Set task 1:
Transcribe the stretch of the passage on cities from "2.2 When Did" through "many other places." word for word.

Provided passage:
==========

The unique dynamism of cities has enabled them gradually and then rapidly to grow in number and size. Today the flows and networks originating in and circulating through cities are a crucial part of processes of globalization and cities now play a central role in shaping economies and social life worldwide.

2.2 When Did Cities Begin?

An idea which is essential to any understanding of cities is “civilization.” We can define this as referring to societies which are spread across relatively large areas of the globe and which have achieved high levels of social and political interdependence. Cities and civilizations are indelibly linked: cities are nodes which connect many different places together, enabling large-scale interdependence. Additionally, they are the major locales of social change where new forms of working and housing are continually invented and reinvented to create new dynamic and expansive worlds of human activity. Thus cities, through their unique connections, sizes and densities, provide opportunities for people to innovate and adapt their living, always in relationship with many other places.

==========

Dataset excerpts:
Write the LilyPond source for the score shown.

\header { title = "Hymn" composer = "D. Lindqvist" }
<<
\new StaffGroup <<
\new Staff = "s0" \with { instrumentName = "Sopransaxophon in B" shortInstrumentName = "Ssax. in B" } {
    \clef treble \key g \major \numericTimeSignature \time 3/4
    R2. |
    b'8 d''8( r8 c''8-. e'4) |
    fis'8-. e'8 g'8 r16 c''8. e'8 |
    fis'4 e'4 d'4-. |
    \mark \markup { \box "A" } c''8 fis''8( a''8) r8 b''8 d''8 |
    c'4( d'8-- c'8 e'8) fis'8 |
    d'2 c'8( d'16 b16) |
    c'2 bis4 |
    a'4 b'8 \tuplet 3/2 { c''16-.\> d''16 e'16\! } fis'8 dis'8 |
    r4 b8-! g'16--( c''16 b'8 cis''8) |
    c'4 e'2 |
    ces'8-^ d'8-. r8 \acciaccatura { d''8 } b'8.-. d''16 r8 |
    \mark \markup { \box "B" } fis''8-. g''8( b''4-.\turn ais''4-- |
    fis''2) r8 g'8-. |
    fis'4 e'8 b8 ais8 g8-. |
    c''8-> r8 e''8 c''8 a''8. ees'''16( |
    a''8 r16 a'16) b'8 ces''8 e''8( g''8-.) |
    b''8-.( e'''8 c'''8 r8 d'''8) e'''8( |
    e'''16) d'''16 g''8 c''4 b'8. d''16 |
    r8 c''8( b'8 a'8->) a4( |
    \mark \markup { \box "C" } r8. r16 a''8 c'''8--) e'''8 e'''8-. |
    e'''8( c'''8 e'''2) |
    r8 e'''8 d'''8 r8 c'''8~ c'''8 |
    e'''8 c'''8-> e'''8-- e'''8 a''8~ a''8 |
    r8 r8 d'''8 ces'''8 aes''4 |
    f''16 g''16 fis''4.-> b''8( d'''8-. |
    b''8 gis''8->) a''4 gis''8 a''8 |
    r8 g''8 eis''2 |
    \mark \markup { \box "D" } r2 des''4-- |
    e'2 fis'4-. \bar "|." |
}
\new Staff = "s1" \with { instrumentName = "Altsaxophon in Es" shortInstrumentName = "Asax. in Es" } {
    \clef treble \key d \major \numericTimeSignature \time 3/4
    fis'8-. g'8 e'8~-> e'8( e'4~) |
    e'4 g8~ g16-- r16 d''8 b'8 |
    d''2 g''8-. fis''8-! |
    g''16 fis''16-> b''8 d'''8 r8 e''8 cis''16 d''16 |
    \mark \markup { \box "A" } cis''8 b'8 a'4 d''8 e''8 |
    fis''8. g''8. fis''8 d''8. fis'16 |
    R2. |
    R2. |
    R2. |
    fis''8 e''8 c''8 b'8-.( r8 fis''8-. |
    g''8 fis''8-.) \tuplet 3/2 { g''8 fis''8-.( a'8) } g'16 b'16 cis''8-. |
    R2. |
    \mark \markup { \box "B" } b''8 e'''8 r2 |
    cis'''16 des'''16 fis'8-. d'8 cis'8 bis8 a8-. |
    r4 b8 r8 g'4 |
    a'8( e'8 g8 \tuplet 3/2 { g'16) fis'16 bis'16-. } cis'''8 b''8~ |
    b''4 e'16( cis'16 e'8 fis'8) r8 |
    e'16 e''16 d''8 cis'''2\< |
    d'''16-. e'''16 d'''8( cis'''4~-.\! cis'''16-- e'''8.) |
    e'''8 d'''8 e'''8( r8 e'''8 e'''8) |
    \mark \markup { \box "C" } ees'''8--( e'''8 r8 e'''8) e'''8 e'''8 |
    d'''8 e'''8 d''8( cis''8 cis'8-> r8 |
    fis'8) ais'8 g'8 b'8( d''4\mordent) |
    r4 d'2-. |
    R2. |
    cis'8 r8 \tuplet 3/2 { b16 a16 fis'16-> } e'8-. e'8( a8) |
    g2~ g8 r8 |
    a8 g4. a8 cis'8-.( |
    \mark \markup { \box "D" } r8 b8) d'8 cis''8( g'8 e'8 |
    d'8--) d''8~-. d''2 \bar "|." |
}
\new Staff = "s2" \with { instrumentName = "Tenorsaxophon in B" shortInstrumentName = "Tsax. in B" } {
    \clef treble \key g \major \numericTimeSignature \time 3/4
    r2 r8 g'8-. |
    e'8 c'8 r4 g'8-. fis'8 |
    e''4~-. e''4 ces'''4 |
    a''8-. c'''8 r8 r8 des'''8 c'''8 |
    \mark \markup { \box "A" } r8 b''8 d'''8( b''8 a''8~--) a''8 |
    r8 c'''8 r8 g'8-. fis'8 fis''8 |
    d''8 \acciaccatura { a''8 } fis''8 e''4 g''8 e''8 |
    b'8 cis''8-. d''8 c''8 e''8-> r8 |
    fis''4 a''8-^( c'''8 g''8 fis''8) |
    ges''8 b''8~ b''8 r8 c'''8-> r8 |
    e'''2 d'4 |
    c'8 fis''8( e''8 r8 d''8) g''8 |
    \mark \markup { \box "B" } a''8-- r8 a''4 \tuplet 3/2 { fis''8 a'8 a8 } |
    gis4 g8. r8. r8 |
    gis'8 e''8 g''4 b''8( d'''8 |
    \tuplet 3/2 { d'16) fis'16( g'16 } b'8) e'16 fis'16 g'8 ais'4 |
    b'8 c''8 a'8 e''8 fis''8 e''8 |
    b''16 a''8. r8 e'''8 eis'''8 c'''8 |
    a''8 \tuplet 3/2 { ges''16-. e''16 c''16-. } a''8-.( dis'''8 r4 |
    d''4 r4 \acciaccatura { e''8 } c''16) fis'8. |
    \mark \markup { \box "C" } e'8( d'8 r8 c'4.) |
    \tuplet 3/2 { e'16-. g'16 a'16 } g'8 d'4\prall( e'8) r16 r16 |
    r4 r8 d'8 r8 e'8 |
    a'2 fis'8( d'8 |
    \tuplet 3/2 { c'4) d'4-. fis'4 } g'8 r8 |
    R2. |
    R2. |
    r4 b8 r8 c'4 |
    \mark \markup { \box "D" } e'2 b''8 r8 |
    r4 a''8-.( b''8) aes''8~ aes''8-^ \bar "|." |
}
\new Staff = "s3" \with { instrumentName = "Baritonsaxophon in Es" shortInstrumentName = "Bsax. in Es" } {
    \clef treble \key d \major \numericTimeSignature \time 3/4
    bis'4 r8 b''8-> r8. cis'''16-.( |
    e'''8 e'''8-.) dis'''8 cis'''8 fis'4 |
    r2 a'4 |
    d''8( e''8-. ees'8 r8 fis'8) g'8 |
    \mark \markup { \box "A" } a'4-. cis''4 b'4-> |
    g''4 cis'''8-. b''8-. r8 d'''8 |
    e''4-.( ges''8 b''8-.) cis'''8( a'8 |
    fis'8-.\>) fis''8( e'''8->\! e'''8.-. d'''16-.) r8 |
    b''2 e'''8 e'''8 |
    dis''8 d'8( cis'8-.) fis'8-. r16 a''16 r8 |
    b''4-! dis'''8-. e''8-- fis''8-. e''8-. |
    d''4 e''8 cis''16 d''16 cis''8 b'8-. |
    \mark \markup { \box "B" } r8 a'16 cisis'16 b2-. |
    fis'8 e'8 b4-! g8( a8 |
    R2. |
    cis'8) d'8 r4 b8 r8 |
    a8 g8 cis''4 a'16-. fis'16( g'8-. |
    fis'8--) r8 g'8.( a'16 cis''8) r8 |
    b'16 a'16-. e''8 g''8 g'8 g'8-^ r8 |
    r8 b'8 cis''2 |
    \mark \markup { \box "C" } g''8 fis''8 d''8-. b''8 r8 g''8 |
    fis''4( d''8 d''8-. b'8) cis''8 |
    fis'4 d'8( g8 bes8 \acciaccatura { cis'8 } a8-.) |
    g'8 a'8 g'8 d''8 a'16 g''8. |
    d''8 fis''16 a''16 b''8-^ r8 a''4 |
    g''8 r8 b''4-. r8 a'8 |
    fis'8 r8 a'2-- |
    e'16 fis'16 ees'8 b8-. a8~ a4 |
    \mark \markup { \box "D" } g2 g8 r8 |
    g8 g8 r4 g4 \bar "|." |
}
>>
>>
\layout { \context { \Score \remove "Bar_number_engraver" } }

==========

Set task 2:
Collect every line in the rows above that contains the string "shortInstrumentName". Matching is case-sensitive.

Full solution 1:
2.2 When Did Cities Begin?

An idea which is essential to any understanding of cities is “civilization.” We can define this as referring to societies which are spread across relatively large areas of the globe and which have achieved high levels of social and political interdependence. Cities and civilizations are indelibly linked: cities are nodes which connect many different places together, enabling large-scale interdependence. Additionally, they are the major locales of social change where new forms of working and housing are continually invented and reinvented to create new dynamic and expansive worlds of human activity. Thus cities, through their unique connections, sizes and densities, provide opportunities for people to innovate and adapt their living, always in relationship with many other places.

Full solution 2:
\new Staff = "s0" \with { instrumentName = "Sopransaxophon in B" shortInstrumentName = "Ssax. in B" } {
\new Staff = "s1" \with { instrumentName = "Altsaxophon in Es" shortInstrumentName = "Asax. in Es" } {
\new Staff = "s2" \with { instrumentName = "Tenorsaxophon in B" shortInstrumentName = "Tsax. in B" } {
\new Staff = "s3" \with { instrumentName = "Baritonsaxophon in Es" shortInstrumentName = "Bsax. in Es" } {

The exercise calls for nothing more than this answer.